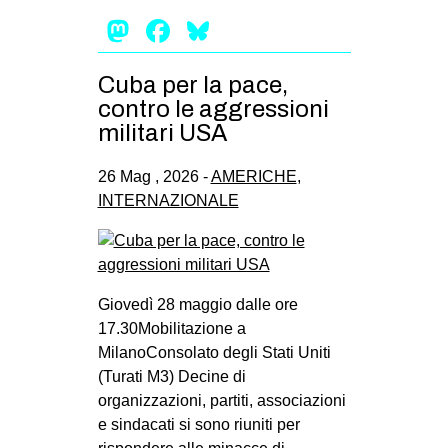
Mastodon
Facebook
Bluesky
Cuba per la pace,
contro le aggressioni
militari USA
26 Mag , 2026 -
AMERICHE
,
INTERNAZIONALE
Giovedì 28 maggio dalle ore
17.30Mobilitazione a
MilanoConsolato degli Stati Uniti
(Turati M3) Decine di
organizzazioni, partiti, associazioni
e sindacati si sono riuniti per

++++

▸ **EXERCISE REQUIREMENTS**
After locating the line that contains "militari USA", print that line and every one after it through the last line of the listing, exactly.

▸ **RESULT OF THIS TASK**
militari USA
26 Mag , 2026 -
AMERICHE
,
INTERNAZIONALE
Giovedì 28 maggio dalle ore
17.30Mobilitazione a
MilanoConsolato degli Stati Uniti
(Turati M3) Decine di
organizzazioni, partiti, associazioni
e sindacati si sono riuniti per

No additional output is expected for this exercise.